Романтический воздух накануне символизма был пропитан и музыкой… Кажется, не было в то время города более музыкального чем Петербург (отчасти и Москва, благодаря Мамонтову и его опере с 95 года). «Могучая кучка» получила, наконец, права гражданства. В Мариинском театре вырос русский репертуар. С легкой руки Антона Рубинштейна и затем графа Шереметева и Зилоти создались отличные симфонические оркестры. Все европейские виртуозы считали долгом посетить северную столицу. Наше запоздалое вагнерианство также относится к девяностым годам: «за» и «против» Вагнера стало нескончаемой темой русских споров.
Как я рассказал уже в предыдущем очерке, для меня музыка, рядом с живописью, была родной стихией с детства.
Жена скрипача Л. С. Ауэра, Надежда Евгеньевна, рожденная Пеликан, дружила с моей матерью; со старшими дочерьми Ауэр, Зоей и Надей, ровесницами мне и моей сестре, мы, что называется, росли вместе.

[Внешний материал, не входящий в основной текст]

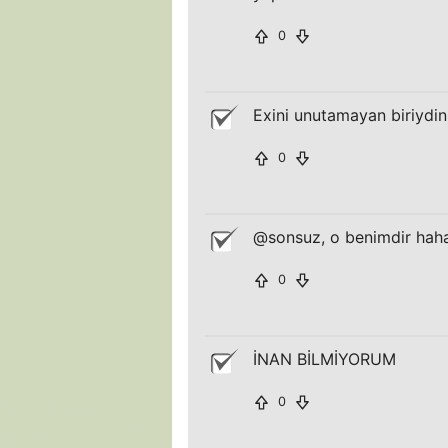
0
Exini unutamayan biriydin
0
@sonsuz, o benimdir hah
0
İNAN BİLMİYORUM
0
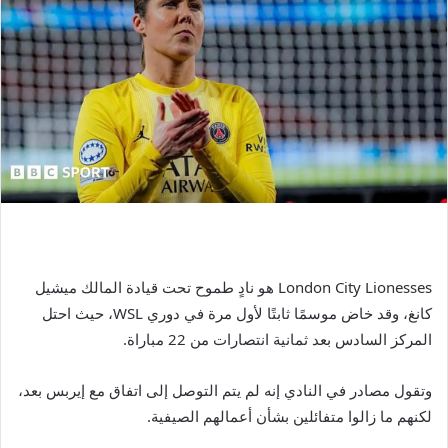
London City Lionesses هو نادٍ طموح تحت قيادة المالك ميشيل
كانغ، وقد خاض موسمًا ثابتًا لأول مرة في دوري WSL، حيث احتل
المركز السادس بعد ثمانية انتصارات من 22 مباراة.
وتقول مصادر في النادي إنه لم يتم التوصل إلى اتفاق مع إيربس بعد،
لكنهم ما زالوا متفائلين بشأن أعمالهم الصيفية.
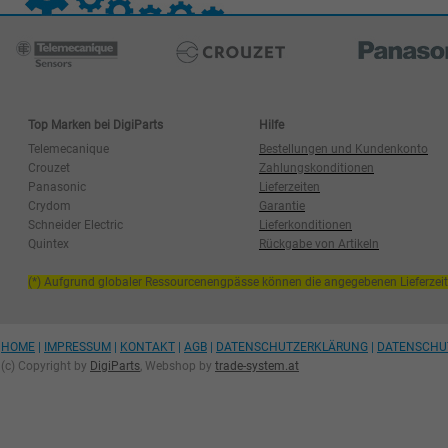
Top Marken bei DigiParts
Hilfe
Telemecanique
Bestellungen und Kundenkonto
Crouzet
Zahlungskonditionen
Panasonic
Lieferzeiten
Crydom
Garantie
Schneider Electric
Lieferkonditionen
Quintex
Rückgabe von Artikeln
(*) Aufgrund globaler Ressourcenengpässe können die angegebenen Lieferzei
HOME
|
IMPRESSUM
|
KONTAKT
|
AGB
|
DATENSCHUTZERKLÄRUNG
|
DATENSCHU
(c) Copyright by
DigiParts
, Webshop by
trade-system.at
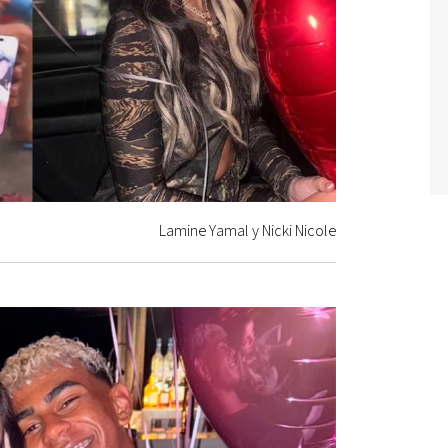
Lamine Yamal y Nicki Nicole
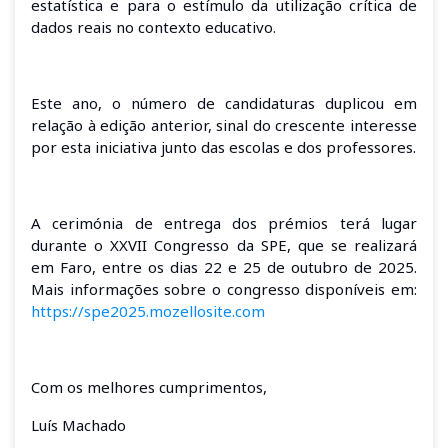
estatística e para o estímulo da utilização crítica de
dados reais no contexto educativo.
Este ano, o número de candidaturas duplicou em
relação à edição anterior, sinal do crescente interesse
por esta iniciativa junto das escolas e dos professores.
A cerimónia de entrega dos prémios terá lugar
durante o XXVII Congresso da SPE, que se realizará
em Faro, entre os dias 22 e 25 de outubro de 2025.
Mais informações sobre o congresso disponíveis em:
https://spe2025.mozellosite.com
Com os melhores cumprimentos,
Luís Machado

Близость к семейству Ауэр прервалась на несколько лет из-за отъезда нашей семьи заграницу, но затем, по возвращении в Петербург, возобновилась, и тогда особенно тесно сошлись и я и сестра с Надеждой Евгеньевной. Она любила молодежь, да и сама была исключительно юна восторженной отзывчивостью на все «впечатления красоты». За несколько лет перед тем умер ее просвещеннейший друг князь Александр Иванович Урусов, русский западник pure sang и знаток французской литературы, раздававший знакомым книжки с лаконической надписью «Lisez Flaubert». Верная его завету, Н. Е. Ауэр была необыкновенно начитана во французской литературе (про нее говорили, что она умеет всё вокруг «намагнитить» французскими писателями) и следила за каждым новым словом Парижа: она была единственной подписчицей в Петербурге самого передового парижского журнальчика того времени — «La Plume». Это не мешало ей знать на зубок и классиков, начиная с Ронсара и Монтэня.
В семье Ауэр, таким образом, царила не только музыка, но и французская книга. Надежда Евгеньевна читала и перечитывала своих любимцев неутомимо. К тому же смолоду она стала глохнуть, в сорок лет слышала совсем плохо, больше угадывала слова по движению губ, — оттого перестала посещать концерты, вообще замкнулась у себя дома в обществе избранных французских авторов и немногих друзей — писателей по преимуществу. Своим едва слышным голосом, необыкновенным изяществом обращения и умением проникаться мыслью собеседника эта хрупкая, преждевременно увядшая, даже некрасивая, но изумительно очаровательная женщина приколдовывала к себе, когда этого хотела.